■ Problem to solve
The expected answer is the set of lines in the data below between the line holding "- **Hover**: The" and the line holding "Cursed hand (conductor, STR", inclusive, written out exactly.

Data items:
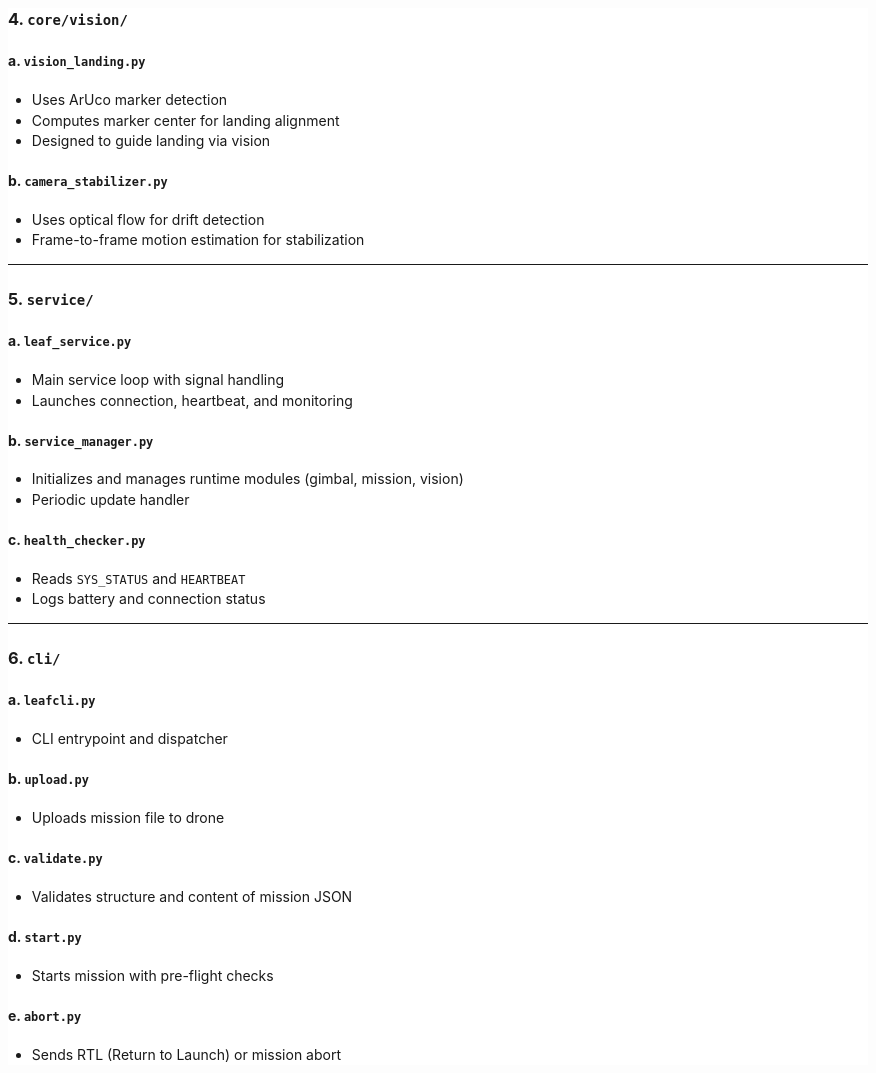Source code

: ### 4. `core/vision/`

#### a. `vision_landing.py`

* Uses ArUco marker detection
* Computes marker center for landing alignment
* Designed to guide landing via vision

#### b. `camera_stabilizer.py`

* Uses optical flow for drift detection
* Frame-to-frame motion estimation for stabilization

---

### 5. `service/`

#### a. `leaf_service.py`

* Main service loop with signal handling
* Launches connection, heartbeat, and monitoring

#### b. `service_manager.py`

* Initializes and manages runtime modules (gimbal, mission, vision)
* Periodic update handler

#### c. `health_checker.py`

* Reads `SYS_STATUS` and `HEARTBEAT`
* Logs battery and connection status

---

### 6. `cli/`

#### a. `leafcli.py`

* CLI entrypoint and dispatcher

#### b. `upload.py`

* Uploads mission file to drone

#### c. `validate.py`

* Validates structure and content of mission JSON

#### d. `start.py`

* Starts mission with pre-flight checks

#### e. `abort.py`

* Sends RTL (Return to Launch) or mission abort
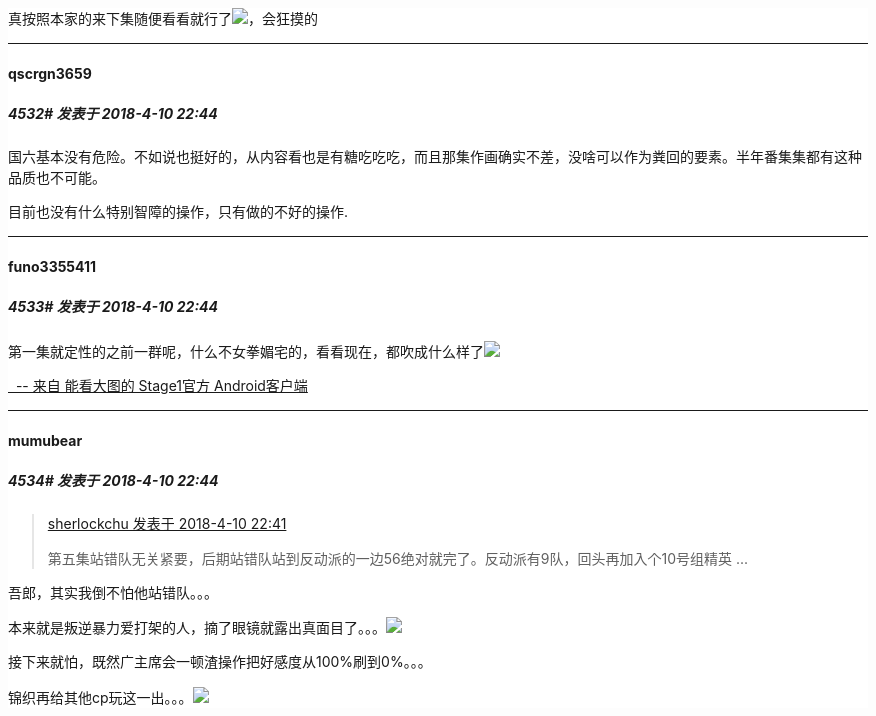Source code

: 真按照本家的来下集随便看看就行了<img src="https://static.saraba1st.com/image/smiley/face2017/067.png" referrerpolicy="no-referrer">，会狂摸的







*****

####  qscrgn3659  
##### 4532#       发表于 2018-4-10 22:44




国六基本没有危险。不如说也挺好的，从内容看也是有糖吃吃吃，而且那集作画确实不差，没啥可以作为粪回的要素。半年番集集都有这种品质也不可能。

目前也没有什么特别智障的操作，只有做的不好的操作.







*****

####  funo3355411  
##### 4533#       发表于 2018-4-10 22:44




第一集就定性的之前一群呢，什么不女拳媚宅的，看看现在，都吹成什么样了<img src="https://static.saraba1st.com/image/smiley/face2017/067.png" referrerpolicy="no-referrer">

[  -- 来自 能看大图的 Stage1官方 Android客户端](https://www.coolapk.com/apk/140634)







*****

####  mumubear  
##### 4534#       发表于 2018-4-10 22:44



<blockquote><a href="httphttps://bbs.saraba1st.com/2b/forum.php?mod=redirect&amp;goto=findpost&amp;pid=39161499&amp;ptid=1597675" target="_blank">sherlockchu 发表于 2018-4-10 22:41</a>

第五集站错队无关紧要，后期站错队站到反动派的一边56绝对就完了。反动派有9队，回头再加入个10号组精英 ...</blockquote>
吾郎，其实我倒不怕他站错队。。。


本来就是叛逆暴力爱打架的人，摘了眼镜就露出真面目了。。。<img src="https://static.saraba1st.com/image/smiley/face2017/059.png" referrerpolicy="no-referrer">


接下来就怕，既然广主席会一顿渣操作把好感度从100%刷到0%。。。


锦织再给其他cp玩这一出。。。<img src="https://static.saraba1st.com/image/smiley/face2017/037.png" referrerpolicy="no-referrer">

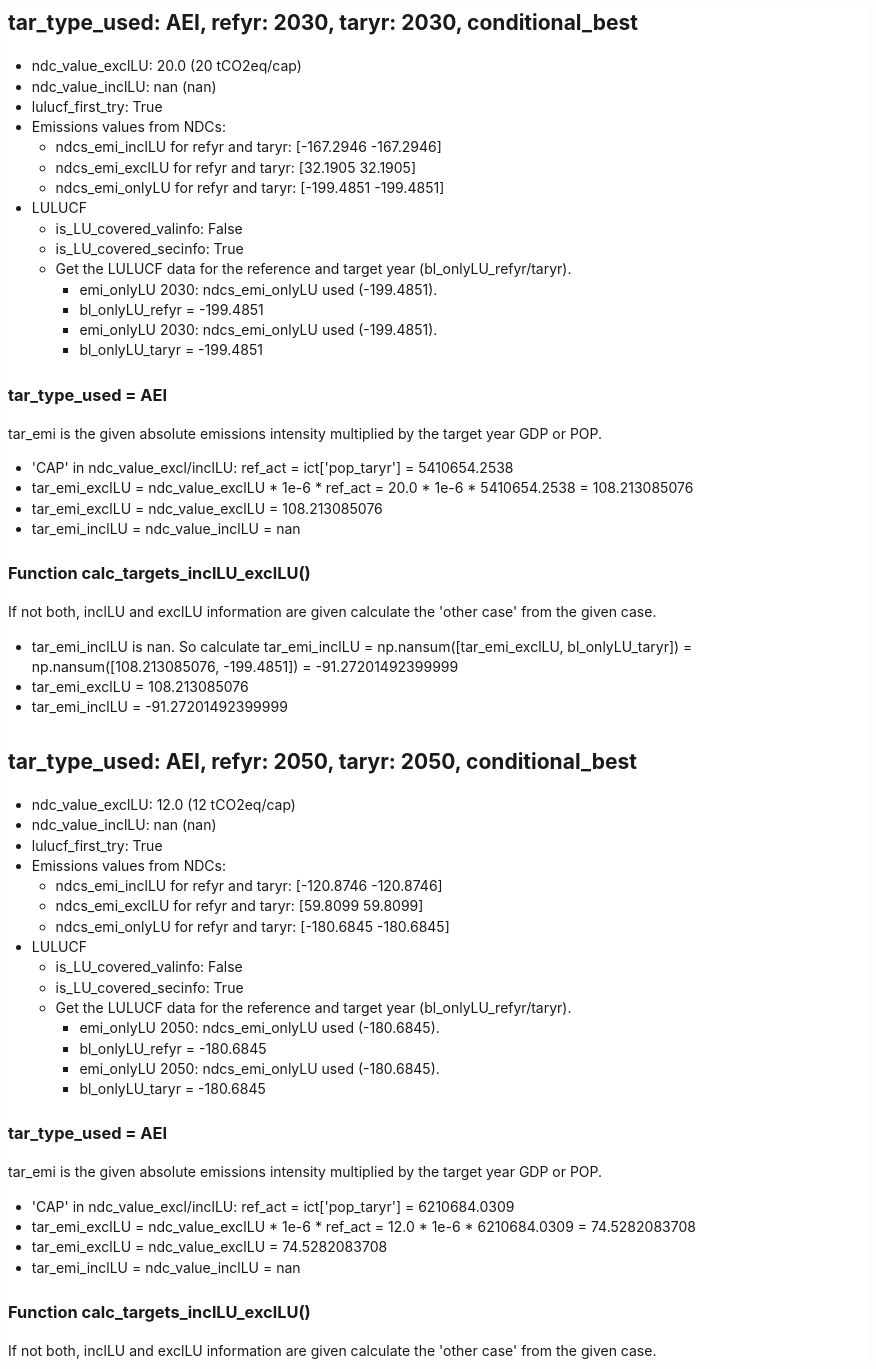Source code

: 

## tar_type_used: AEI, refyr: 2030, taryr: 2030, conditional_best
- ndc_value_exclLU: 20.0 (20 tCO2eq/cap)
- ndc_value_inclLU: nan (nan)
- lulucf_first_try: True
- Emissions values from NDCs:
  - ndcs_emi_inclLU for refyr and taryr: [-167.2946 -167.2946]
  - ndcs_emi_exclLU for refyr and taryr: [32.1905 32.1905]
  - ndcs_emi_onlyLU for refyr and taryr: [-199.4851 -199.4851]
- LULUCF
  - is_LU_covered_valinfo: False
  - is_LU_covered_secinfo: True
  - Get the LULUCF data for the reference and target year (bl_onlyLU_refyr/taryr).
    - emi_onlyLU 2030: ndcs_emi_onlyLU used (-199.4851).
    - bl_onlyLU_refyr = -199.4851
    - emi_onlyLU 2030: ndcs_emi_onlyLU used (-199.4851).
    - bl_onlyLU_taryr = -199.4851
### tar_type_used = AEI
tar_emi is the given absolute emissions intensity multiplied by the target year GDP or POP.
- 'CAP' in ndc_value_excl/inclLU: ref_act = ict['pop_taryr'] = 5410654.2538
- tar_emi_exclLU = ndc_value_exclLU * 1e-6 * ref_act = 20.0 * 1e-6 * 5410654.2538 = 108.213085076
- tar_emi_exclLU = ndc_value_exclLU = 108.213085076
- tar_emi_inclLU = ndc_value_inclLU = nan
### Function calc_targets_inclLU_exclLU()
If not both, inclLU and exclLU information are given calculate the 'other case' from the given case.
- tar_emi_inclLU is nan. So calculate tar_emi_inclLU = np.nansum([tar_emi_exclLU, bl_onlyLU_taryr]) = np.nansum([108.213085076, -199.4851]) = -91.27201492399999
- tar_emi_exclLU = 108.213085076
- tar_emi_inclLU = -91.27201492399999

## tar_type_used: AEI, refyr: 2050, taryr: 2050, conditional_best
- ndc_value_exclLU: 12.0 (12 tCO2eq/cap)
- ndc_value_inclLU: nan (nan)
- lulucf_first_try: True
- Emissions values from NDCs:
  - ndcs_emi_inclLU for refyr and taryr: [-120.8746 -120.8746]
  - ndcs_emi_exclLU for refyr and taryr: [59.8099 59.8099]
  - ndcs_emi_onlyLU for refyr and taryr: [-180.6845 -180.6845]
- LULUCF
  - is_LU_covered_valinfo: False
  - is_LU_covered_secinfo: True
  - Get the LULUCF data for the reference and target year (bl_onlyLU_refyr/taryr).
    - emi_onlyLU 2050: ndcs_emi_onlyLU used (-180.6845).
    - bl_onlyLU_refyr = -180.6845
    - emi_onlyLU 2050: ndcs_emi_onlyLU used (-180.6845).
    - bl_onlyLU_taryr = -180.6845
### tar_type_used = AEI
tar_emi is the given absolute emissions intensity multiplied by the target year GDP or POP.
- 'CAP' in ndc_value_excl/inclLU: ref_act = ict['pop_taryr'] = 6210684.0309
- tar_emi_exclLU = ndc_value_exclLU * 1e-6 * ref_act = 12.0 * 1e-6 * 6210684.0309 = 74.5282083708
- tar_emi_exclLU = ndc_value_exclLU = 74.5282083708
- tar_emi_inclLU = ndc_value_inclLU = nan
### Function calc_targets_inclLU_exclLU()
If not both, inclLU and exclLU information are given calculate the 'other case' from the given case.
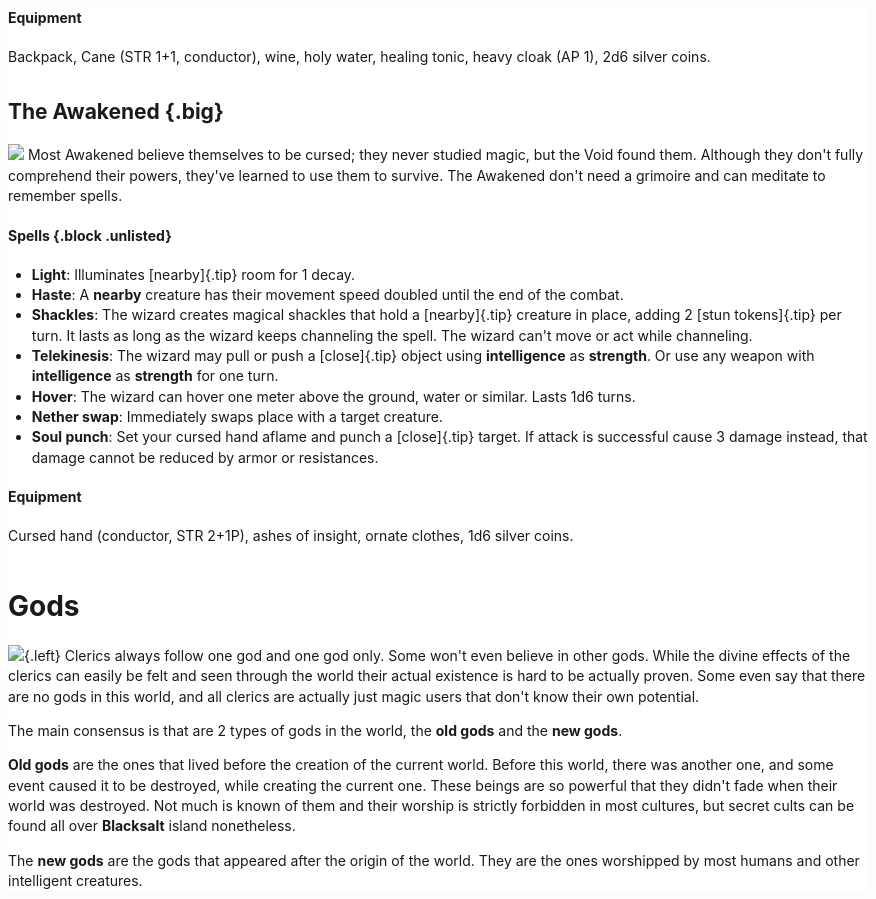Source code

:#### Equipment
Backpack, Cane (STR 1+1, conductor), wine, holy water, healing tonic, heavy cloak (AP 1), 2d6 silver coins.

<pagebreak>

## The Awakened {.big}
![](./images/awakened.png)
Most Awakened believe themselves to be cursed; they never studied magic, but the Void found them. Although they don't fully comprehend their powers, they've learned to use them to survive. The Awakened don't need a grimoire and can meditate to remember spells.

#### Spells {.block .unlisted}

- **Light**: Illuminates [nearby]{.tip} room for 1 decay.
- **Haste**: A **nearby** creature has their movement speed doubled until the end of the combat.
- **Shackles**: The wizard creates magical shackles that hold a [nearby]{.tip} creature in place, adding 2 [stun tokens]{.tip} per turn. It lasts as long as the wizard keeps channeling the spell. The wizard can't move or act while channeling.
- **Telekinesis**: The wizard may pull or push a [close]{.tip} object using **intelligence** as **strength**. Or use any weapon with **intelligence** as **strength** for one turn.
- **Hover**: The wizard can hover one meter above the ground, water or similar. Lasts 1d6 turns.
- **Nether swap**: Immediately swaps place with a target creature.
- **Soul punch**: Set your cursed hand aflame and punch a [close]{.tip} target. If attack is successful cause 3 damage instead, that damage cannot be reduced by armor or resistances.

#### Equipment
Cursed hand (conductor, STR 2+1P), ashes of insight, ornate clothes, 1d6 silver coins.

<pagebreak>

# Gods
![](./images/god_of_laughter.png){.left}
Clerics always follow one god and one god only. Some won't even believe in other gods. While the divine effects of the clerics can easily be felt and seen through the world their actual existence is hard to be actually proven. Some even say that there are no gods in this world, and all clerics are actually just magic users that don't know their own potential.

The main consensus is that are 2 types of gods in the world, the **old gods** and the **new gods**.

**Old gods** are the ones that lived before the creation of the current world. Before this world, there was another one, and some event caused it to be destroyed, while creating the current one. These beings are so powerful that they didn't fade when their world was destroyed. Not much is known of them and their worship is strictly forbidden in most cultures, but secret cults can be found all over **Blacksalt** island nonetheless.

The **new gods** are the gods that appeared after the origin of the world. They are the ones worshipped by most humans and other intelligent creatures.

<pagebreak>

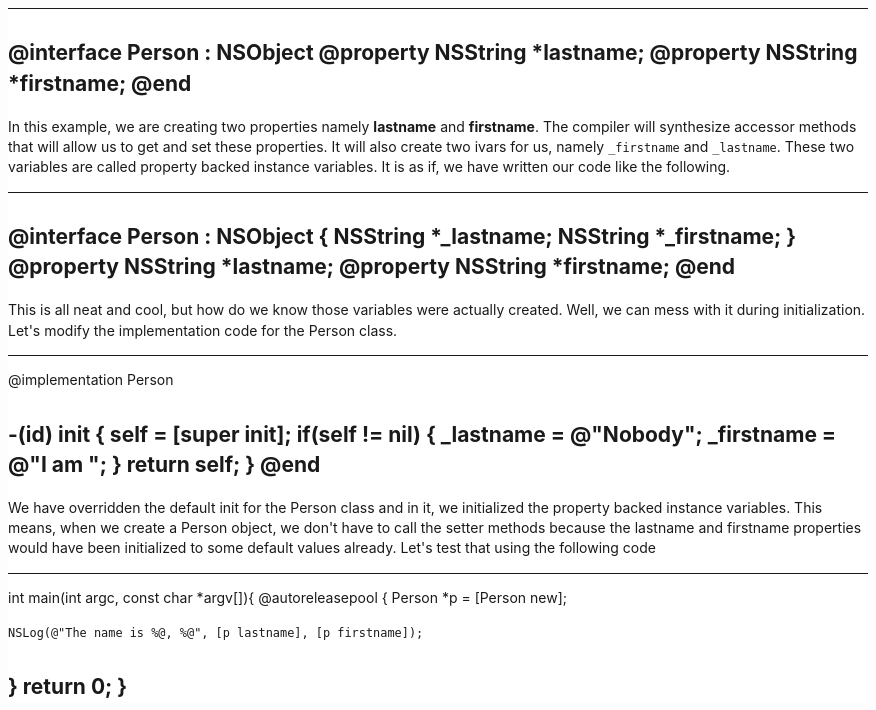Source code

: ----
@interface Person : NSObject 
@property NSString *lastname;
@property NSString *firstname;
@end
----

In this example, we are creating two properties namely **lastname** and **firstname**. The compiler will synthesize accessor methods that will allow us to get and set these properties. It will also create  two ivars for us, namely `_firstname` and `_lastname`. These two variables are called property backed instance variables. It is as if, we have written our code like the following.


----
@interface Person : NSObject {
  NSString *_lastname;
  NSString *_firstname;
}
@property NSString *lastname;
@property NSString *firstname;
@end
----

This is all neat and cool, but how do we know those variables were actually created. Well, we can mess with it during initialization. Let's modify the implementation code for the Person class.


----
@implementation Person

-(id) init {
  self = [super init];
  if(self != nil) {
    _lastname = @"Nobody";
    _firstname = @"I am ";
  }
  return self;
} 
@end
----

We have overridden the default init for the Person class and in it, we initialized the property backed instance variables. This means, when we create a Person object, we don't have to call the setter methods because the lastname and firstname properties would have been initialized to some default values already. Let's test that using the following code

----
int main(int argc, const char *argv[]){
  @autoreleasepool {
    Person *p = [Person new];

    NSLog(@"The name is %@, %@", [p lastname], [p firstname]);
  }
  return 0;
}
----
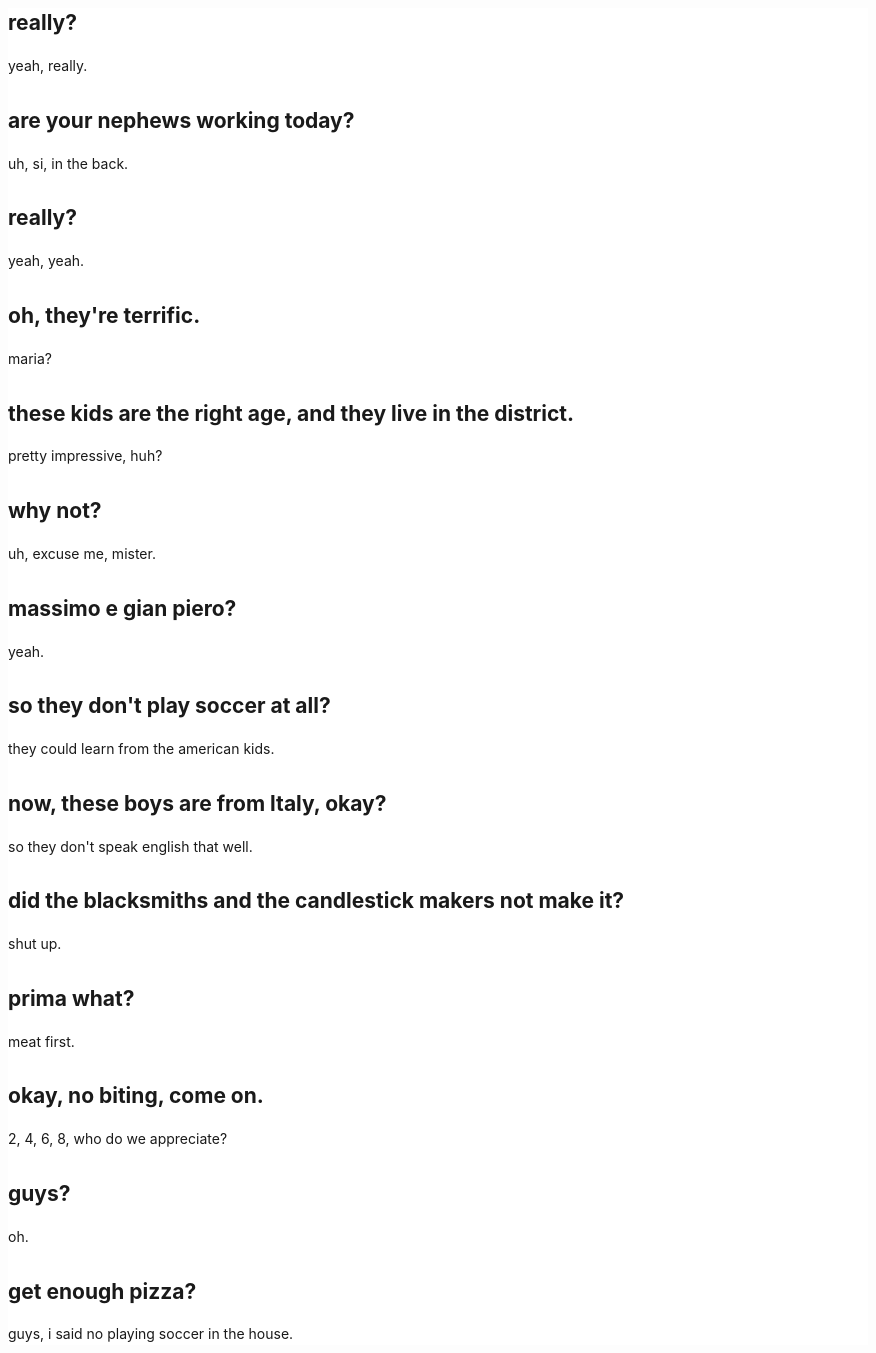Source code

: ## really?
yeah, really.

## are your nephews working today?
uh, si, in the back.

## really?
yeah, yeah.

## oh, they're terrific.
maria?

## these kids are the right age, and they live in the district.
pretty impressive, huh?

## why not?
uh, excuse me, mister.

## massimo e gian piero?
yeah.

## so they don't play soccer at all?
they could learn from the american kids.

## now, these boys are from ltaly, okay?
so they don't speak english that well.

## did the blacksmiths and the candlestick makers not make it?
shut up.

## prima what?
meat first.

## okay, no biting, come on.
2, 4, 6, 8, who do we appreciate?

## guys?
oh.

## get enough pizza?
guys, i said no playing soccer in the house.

■ Answer box
- **Hover**: The wizard can hover one meter above the ground, water or similar. Lasts 1d6 turns.
- **Nether swap**: Immediately swaps place with a target creature.
- **Soul punch**: Set your cursed hand aflame and punch a [close]{.tip} target. If attack is successful cause 3 damage instead, that damage cannot be reduced by armor or resistances.

#### Equipment
Cursed hand (conductor, STR 2+1P), ashes of insight, ornate clothes, 1d6 silver coins.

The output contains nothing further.